By Allen Say

Scholastic. $17.99. Ages 10 and up

Approached from almost any angle, this book is a treasure. Anyone interested in the evolution of an artist from childhood doodler to award-winning illustrator will be intrigued by this gracefully illustrated memoir. Aspiring artists will be enthralled by the commingling of photographic reality with casual sketches, graphic panels and delicately tinted watercolors. They’re all part of the life of Allen Say, a young man who left home at age 12 to pursue his passion: cartooning.

‘Drawing From Memory’ by Allen Say (Scholastic Press)

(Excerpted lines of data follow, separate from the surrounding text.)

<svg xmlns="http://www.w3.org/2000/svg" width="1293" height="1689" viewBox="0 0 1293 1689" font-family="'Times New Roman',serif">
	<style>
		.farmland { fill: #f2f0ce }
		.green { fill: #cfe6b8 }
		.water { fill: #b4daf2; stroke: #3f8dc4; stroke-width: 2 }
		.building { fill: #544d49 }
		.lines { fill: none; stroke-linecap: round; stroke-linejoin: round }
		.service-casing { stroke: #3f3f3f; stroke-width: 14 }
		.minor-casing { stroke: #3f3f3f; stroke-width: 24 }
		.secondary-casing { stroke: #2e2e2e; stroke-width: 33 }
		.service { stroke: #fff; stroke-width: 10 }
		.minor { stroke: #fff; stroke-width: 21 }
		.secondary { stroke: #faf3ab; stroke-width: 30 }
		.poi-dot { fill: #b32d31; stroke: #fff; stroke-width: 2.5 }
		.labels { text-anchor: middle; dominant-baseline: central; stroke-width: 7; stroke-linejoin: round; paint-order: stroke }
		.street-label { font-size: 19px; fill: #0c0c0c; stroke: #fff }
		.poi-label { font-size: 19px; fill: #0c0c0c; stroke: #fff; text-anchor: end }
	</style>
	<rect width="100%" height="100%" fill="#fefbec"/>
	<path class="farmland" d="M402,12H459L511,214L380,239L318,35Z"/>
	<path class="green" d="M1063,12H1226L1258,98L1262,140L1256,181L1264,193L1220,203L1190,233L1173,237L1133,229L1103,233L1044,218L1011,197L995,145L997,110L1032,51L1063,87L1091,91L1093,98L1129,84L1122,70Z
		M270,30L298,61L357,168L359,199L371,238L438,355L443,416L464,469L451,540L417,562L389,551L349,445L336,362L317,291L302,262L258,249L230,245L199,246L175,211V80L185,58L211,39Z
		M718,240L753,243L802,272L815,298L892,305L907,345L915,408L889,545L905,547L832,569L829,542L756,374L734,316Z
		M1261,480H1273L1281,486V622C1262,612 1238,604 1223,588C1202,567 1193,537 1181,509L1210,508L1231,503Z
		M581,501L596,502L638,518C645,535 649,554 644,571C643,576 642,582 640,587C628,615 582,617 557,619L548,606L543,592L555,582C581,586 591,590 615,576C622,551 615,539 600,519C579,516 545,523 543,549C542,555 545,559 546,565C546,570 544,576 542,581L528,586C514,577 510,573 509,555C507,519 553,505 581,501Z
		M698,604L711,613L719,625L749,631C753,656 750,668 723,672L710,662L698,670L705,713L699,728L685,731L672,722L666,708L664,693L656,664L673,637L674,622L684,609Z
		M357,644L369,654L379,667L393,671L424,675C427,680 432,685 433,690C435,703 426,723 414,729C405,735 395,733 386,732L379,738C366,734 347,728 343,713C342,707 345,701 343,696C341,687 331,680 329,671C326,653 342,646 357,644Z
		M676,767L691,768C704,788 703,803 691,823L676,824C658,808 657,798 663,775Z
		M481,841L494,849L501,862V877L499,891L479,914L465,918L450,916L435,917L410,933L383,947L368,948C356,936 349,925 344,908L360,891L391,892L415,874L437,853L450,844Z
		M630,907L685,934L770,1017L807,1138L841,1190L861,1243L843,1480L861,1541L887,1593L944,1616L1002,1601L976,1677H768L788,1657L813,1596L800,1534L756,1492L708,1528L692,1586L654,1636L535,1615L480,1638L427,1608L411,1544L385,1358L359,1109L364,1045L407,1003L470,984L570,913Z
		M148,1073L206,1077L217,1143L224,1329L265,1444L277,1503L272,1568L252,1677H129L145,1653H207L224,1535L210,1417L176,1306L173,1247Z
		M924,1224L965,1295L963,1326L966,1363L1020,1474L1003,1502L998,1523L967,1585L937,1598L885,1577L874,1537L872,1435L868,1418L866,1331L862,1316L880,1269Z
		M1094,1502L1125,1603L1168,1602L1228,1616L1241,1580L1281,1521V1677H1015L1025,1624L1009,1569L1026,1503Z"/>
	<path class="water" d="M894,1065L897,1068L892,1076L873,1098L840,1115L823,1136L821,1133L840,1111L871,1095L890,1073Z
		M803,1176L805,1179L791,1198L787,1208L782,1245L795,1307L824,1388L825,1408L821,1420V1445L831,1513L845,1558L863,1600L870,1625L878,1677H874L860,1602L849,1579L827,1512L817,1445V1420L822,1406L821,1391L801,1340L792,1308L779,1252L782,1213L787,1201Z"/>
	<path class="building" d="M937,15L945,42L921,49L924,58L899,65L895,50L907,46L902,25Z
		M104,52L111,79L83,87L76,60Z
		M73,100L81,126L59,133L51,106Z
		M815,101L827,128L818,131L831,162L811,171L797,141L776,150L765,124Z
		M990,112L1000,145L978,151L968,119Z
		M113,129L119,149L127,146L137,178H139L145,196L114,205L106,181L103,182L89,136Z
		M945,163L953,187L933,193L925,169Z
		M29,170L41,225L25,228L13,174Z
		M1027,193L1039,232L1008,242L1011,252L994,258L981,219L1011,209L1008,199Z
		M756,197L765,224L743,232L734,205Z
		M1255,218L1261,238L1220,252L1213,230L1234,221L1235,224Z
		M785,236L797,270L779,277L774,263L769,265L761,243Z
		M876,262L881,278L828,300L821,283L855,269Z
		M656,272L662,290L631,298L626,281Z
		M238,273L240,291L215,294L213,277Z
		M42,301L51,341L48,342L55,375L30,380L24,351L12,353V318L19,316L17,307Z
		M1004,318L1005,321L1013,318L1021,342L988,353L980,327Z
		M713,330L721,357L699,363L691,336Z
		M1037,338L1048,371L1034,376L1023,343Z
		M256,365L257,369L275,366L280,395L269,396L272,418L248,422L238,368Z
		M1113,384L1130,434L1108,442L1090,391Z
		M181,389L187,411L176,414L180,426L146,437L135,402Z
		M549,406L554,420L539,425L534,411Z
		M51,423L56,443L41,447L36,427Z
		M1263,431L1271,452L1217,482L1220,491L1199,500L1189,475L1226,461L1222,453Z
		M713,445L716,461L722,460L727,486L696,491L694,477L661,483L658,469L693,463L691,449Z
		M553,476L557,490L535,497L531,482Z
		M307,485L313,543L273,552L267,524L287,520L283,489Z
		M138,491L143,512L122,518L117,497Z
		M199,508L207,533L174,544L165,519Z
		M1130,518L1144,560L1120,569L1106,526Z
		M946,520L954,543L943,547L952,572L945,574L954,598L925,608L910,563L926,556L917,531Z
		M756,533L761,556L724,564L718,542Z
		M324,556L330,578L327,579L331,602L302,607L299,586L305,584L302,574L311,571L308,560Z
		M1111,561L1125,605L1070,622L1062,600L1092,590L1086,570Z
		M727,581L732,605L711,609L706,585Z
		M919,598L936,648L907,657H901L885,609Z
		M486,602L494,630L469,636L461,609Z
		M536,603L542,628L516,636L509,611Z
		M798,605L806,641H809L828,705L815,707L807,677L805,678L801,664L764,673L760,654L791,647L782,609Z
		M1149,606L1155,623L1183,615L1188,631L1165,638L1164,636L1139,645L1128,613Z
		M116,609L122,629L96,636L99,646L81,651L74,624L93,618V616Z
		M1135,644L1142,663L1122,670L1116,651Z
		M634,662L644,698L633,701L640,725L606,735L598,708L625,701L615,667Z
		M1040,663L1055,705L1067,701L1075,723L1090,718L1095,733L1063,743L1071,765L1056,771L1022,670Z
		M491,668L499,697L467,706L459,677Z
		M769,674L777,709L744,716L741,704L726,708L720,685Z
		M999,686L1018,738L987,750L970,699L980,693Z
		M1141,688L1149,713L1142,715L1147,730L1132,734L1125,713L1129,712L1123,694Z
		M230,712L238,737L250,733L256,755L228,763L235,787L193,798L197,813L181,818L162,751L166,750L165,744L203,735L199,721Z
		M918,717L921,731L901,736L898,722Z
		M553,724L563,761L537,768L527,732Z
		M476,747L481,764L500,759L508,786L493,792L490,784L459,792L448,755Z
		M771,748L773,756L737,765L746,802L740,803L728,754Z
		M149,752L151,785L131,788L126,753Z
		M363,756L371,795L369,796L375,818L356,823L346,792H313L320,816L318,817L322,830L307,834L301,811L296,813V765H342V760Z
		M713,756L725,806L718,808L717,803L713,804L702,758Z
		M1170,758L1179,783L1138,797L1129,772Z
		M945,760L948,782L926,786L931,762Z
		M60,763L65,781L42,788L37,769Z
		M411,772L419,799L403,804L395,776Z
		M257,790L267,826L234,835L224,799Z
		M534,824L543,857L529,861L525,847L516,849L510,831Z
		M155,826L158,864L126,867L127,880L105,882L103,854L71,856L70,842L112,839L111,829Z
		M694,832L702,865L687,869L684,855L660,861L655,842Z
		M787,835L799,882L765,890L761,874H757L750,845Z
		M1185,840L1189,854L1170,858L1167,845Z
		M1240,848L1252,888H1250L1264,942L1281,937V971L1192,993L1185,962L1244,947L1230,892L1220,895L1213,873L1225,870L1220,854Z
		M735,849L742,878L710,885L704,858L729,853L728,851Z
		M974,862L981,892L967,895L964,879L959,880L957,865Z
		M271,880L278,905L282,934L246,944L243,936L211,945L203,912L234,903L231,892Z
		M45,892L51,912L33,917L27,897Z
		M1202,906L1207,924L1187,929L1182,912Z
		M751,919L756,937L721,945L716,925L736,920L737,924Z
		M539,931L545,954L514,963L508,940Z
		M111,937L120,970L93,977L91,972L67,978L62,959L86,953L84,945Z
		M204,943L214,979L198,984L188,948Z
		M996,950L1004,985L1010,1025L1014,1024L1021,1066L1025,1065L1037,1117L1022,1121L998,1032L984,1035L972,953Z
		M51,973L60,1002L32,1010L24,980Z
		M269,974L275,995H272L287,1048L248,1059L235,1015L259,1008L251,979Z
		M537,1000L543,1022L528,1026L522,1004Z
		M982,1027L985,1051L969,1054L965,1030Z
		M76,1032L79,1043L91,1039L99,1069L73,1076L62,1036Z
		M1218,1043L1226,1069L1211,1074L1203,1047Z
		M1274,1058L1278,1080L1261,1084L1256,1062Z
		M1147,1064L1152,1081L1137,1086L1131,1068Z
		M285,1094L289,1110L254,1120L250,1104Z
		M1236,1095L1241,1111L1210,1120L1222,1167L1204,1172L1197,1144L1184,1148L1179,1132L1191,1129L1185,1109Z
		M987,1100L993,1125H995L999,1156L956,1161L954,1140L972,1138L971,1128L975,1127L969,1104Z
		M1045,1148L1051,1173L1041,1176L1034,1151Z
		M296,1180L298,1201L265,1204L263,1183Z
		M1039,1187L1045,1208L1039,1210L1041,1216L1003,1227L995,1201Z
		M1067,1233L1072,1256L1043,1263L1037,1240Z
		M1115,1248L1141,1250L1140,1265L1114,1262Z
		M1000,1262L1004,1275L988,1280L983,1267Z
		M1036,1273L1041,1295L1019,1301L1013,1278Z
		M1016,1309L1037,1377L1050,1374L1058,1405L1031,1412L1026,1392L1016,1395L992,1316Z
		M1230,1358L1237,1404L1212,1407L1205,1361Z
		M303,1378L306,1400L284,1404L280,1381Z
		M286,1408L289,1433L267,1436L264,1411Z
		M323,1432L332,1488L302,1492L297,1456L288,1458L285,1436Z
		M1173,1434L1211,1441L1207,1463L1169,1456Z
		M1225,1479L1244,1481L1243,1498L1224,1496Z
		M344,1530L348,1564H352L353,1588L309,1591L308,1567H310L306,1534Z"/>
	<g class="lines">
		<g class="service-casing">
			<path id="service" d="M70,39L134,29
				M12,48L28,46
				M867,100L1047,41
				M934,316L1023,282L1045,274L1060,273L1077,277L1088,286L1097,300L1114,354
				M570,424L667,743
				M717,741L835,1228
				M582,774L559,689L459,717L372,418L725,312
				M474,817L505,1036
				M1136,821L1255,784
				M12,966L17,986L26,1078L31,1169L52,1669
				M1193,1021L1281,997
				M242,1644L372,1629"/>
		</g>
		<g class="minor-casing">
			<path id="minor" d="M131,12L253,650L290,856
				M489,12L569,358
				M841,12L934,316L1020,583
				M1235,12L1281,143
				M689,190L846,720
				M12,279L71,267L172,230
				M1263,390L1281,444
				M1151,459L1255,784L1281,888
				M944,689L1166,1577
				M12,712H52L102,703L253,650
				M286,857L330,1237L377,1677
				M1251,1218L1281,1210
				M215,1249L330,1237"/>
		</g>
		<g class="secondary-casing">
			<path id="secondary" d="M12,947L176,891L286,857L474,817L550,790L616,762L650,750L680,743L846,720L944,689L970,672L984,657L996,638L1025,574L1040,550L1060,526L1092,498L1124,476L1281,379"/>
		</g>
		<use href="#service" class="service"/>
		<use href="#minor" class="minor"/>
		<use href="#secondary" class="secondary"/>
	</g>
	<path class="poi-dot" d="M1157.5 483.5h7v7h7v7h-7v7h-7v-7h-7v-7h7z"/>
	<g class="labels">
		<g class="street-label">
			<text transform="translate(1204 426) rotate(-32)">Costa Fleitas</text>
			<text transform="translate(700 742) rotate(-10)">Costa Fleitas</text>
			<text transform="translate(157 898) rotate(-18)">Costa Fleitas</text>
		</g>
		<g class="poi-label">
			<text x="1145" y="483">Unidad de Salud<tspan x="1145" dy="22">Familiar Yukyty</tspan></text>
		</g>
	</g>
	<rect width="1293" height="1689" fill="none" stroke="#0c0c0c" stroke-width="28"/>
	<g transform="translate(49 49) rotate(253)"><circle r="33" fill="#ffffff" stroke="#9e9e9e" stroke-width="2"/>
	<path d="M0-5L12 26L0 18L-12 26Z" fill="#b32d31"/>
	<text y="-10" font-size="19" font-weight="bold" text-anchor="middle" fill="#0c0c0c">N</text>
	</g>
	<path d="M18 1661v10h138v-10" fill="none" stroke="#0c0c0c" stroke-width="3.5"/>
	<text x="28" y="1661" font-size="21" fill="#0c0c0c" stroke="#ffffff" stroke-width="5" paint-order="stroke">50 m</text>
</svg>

Students of Say’s work will revel in discovering the biographical echoes embedded in the spectacular works he has produced over his long and distinguished career as an illustrator of children’s picture books — from early works like “The Bicycle Man” (1981) to “Kamishibai Man” (2005). Though best known for his artwork, Say — who was born in Japan and came to the United States at age 15 — is also an expert at producing well-crafted prose. The caption beneath a drawing of his grandfather reverberates with masterfully shaded irony: “One day I would write a story about him in the language of the people who were bombing us.” And the understated final line of the author’s note — “This is that book” — recasts the whole memoir, in only four words, as an homage, a virtual bow to his sensei, his “spiritual father,” his master, his teacher and his lifelong friend.